Adaptation at the municipal scale in the US Mountain West: What drives action in the face of weather and climate-related hazards?

Lisa Dilling (1,2,3,4), John Berggren (1,2,3), Ashwin Ravikumar(5), Krister Andersson(1,6)

Abstract
Cities are key sites of action for developing policies on adaptation to climate change. Recent research has focused on barriers to adaptation and documented the lack of adaptation implementation despite recognition of the importance of the issue at the international and national scale. Given the research already underway on barriers to adaptation, we chose to focus instead on the drivers of adaptation—why communities choose to take adaptive action. Because many communities are not yet engaged with climate change adaptation, we instead chose to focus on adaptation to existing natural hazards, such as floods, droughts, blizzards, and the like, as a analog for understanding the drivers of adaptive behavior toward climate change risks. We studied U.S. municipalities in the intermountain west states of Colorado, Wyoming and Utah.

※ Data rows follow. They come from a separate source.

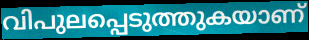
വിപുലപ്പെടുത്തുകയാണ്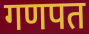
गणपत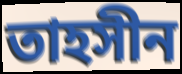
তাহসীনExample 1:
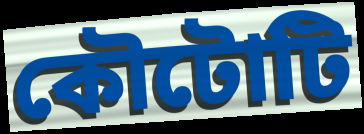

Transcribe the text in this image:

কৌটোটি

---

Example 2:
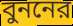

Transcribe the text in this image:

বুননের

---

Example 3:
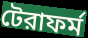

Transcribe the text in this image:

টেরাফর্ম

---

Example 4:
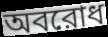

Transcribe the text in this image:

অবরোধ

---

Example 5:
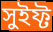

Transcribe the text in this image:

সুইফ্ট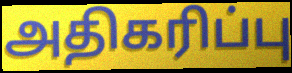
அதிகரிப்பு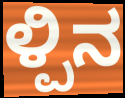
ಳ್ಪಿನ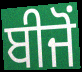
ਬੀਜੋਂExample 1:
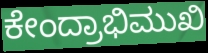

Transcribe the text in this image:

ಕೇಂದ್ರಾಭಿಮುಖಿ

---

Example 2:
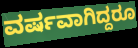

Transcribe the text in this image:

ವರ್ಷವಾಗಿದ್ದರೂ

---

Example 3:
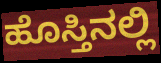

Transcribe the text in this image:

ಹೊಸ್ತಿನಲ್ಲಿ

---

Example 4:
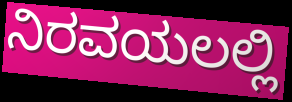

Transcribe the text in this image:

ನಿರವಯಲಲ್ಲಿ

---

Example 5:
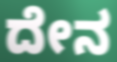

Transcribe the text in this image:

ದೇನ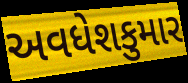
અવધેશકુમાર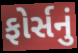
ફોર્સનું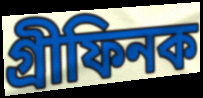
গ্ৰীফিনকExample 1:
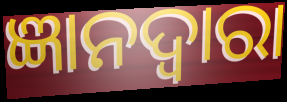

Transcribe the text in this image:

ଜ୍ଞାନଦ୍ଵାରା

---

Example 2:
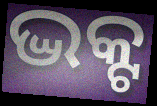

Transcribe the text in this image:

ଦ୍ଭକ୍ଟ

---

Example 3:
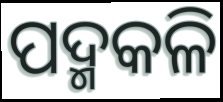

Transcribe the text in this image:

ପଦ୍ମକଳି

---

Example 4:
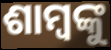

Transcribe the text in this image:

ଶାମ୍ବଙ୍କୁ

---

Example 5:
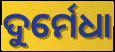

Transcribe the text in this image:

ଦୁର୍ମେଧାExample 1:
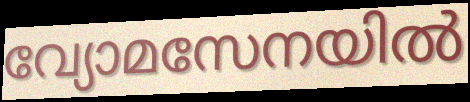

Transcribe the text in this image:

വ്യോമസേനയിൽ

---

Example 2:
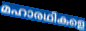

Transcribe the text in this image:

മഹാരഥികളെ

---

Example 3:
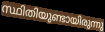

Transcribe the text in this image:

These municipalities experience extreme climate events such as flooding, droughts, wildfire, blizzards, hailstorms, and tornadoes on a regular basis, some more recent examples being the Black Forest Fire and the 2013 Front Range Floods. To assess responses and planning to natural hazards and extreme events in the region, we conducted face-to-face and phone interviews with multiple key informants in a randomly selected sample of 60 municipalities with populations over 10,000. We asked about the perception of risk of weather and climate-related hazards, past events, responses taken (if any), planning activities, and the role of informal community groups, state and national policies, and other influences on municipal actions. We find that communities do indeed take a variety of actions in the face of weather- and climate-related risks, but that no single driver can explain differences in these actions. Rather, different drivers seem to correlate with different types of actions taken, and we suspect that combinations of drivers are necessary for adaptive action.